Though Navalny is perhaps Putin's best-known opposition -- and likely the one the Kremlin views as most threatening, there are a number of Putin critics running in the next election, and they are making their voices known. Consider the case of Grigory Yavlinsky, a leader of the liberal Yabloko Party and another presidential candidate in the upcoming election. He was barred from running in Russia's 2012 presidential election, despite collecting 2 million signatures for his nomination.

And yet Yavlinksy recently appeared on Kremlin-controlled federal TV channels -- NTV and Russia-1 -- for the first time in years, and he didn't talk about American unemployment, the "Kiev junta," Russian's ban from the Olympic Games or the World Cup draw.
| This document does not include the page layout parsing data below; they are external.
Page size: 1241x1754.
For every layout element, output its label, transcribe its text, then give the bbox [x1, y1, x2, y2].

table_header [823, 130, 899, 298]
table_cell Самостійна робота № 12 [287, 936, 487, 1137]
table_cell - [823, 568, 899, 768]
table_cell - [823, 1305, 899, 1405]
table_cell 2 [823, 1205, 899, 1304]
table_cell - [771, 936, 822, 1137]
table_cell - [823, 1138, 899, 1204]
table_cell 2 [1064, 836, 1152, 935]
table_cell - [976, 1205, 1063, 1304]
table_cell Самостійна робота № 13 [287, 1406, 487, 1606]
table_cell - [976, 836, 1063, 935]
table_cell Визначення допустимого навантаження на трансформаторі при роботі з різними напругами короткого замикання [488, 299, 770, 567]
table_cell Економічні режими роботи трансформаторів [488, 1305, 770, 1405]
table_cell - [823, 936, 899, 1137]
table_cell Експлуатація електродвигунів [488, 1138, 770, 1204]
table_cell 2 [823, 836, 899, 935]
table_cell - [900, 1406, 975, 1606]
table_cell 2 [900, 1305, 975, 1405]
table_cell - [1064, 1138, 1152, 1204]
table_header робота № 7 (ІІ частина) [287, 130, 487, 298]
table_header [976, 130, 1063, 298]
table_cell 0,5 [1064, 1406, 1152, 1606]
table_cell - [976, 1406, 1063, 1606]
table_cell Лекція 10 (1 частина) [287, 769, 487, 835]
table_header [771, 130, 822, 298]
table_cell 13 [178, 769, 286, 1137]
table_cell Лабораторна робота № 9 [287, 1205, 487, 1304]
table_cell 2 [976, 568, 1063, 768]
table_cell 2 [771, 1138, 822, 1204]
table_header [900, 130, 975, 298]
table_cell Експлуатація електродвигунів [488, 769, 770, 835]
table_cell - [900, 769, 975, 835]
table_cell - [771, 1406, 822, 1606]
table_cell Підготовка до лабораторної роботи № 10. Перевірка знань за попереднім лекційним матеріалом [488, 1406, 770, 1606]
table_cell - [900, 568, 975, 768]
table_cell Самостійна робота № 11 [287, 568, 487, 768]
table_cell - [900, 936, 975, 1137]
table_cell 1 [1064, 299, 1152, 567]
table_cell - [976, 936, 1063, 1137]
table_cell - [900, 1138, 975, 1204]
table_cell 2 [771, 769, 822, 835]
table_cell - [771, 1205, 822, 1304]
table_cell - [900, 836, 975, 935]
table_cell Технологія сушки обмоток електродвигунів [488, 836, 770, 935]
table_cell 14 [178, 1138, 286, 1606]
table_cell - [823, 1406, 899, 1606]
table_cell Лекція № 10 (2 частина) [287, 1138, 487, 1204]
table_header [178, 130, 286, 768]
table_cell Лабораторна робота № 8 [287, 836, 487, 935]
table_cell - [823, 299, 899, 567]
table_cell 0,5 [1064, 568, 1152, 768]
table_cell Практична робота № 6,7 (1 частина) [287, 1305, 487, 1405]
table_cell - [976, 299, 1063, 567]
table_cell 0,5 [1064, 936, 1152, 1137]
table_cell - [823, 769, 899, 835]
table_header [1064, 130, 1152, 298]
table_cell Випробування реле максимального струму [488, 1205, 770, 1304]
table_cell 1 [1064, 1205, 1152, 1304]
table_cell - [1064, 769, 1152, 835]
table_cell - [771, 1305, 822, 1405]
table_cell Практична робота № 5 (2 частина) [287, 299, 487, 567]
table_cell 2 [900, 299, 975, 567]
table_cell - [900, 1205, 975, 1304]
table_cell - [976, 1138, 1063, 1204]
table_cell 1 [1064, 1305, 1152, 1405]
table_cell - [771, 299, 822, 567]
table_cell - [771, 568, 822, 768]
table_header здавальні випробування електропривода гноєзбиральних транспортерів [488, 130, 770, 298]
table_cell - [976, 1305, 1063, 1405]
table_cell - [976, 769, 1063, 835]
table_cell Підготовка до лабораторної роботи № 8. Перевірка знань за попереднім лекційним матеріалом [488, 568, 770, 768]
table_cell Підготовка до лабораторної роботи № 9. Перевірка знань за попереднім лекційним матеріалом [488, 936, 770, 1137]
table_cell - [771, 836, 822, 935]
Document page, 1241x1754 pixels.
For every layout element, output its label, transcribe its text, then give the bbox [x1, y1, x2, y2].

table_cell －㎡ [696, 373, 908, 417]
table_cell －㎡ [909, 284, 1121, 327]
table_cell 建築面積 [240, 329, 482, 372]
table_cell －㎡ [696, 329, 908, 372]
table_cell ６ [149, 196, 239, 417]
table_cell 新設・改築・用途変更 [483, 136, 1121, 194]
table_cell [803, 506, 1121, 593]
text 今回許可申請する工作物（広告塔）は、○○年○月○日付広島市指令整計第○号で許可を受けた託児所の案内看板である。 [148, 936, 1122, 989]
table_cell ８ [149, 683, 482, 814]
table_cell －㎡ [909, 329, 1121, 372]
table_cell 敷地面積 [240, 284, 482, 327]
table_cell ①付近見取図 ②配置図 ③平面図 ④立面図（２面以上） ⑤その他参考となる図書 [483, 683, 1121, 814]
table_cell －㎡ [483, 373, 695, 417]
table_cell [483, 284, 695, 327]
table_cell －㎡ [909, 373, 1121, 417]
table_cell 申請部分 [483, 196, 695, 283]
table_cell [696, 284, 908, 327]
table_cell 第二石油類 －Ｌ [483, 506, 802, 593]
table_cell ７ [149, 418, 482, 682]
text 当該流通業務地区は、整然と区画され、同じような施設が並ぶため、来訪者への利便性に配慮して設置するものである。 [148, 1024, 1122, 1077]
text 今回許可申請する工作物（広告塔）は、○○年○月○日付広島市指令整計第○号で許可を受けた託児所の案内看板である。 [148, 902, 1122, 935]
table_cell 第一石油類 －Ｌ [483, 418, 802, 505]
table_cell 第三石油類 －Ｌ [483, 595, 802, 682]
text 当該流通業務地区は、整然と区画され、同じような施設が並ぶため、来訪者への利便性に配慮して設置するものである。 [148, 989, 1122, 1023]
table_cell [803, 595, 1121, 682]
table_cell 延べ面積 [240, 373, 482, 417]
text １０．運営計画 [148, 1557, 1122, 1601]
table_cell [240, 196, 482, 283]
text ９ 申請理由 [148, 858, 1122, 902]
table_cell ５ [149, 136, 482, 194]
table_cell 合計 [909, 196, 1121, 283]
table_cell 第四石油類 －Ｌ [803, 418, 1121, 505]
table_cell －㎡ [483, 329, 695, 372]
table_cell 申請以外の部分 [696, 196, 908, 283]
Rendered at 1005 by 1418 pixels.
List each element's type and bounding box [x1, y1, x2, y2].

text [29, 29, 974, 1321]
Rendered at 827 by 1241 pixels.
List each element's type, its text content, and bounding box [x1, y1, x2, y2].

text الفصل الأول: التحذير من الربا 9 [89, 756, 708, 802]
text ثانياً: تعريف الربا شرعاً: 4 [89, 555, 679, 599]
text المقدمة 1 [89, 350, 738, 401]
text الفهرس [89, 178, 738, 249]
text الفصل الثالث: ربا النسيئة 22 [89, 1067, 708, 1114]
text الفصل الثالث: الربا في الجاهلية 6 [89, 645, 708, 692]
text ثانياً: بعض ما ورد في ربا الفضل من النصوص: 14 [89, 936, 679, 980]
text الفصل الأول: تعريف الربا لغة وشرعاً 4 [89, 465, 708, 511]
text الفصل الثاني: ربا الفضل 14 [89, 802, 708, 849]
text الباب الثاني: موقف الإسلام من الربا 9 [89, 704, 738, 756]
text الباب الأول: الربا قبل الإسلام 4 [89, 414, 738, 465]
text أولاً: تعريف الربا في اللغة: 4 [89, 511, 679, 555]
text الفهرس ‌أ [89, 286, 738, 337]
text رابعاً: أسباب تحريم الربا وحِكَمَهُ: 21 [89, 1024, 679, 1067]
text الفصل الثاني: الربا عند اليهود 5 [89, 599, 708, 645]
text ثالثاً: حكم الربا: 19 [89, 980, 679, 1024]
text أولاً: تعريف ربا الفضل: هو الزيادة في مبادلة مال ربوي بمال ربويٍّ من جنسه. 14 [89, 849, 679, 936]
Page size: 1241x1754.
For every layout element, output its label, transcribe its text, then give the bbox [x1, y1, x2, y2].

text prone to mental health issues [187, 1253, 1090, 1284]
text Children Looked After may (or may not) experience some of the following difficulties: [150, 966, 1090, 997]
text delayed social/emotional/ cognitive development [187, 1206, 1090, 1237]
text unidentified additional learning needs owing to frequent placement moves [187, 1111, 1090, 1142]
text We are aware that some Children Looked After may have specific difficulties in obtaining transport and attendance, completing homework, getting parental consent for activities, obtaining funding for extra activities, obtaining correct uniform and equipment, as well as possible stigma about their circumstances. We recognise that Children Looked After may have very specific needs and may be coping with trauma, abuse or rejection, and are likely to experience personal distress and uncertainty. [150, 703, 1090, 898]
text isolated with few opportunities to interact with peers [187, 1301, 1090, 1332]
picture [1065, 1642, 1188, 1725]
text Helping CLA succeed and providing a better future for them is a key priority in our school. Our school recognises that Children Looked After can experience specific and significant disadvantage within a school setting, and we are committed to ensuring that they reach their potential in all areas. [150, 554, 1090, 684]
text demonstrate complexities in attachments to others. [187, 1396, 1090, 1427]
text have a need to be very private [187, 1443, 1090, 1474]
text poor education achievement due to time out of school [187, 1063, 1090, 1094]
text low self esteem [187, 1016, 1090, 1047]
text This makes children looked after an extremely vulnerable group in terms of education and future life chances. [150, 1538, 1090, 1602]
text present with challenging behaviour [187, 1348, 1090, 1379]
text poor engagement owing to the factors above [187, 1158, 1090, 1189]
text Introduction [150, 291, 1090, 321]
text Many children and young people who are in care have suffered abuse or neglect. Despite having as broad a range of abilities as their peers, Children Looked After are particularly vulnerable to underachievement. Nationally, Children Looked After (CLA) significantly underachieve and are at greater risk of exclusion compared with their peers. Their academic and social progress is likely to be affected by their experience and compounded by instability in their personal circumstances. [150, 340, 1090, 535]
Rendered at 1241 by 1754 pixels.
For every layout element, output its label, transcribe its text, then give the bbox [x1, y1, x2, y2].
Instead, he spoke about Russia's economic and social policies, the need for change and how to tackle poverty and corruption in Moscow.

And then there was a recent episode of "Sunday Evening with Vladimir Solovyov" -- among the top 10 television shows on Russia-1. Solovyov, host of the popular daily political debate show, is known as a Kremlin propagandist and aggressive polemicist. Despite his reputation, he interviewed Ksenia Sobchak, 36, who is also running for president in the upcoming election and sees herself not just as an opponent to Putin, but as "against all" candidate (this is her campaign slogan). On his show, Sobchak, to whom I am an adviser, advocated for voting against a "politics as usual" system and disrupting the status quo.

Just imagine it: A seasoned opposition politician (Yavlinksky) and Russia's youngest presidential candidate (Sobchak) were given chances to speak freely on Kremlin-owned state television about Russia's internal problems and their ideas for how to fix entrenched systems of corruption.

Kremlin airwaves did not always give such access to opposition candidates. Just two years ago, during the 2016 State Duma (lower house of the Russian Federal Assembly) campaign, opposition candidates were given barely two minutes of TV time on Moscow local television to introduce their agenda and their campaign.

Today, political candidates' appearances form a more regular part of the TV schedule, and they have the freedom to say quite a lot. Just consider that in the same prime time interview, Sobchak claimed that Crimea "belong[ed] to Ukraine" -- a remark which the Kremlin could have penalized harshly just a few years back.

So why is the Kremlin granting freedom of speech to opposition candidates on state-owned channels, which reach nearly the entire population? Perhaps the administration finally understands that while it's possible to keep Navalny out of the presidential election, the forces that gave rise to him can no longer be ignored. Systemic inequality, rampant patronage in the Kremlin and a sluggish economy are no longer acceptable.

Or, perhaps the Kremlin may be afraid of lower voter turnout -- an indication of voter apathy and a decreasing legitimacy in the government. By allowing the semblance of increased competition, the Kremlin may be hoping to engage more voters -- and get higher voter turnout on Election Day.

Meanwhile, Putin is trying to portray to the international community that Russia isn't the oligarchy it is frequently accused of being. Granting TV access to the opposition candidates might be Putin's strategy to show that Russia is a democracy that allows for opposition voices and grants them freedom of speech.

And perhaps the Kremlin is willing to grant this kind of freedom because he does not believe any of the opposition candidates are serious opponents at the polls. But it would be wrong to make such an assumption. Putin may very well win in March, but with a sluggish economy, rampant unemployment and a growing sense of frustration with politics as usual, the future does not look nearly as rosy as the Kremlin would like to delude itself into thinking.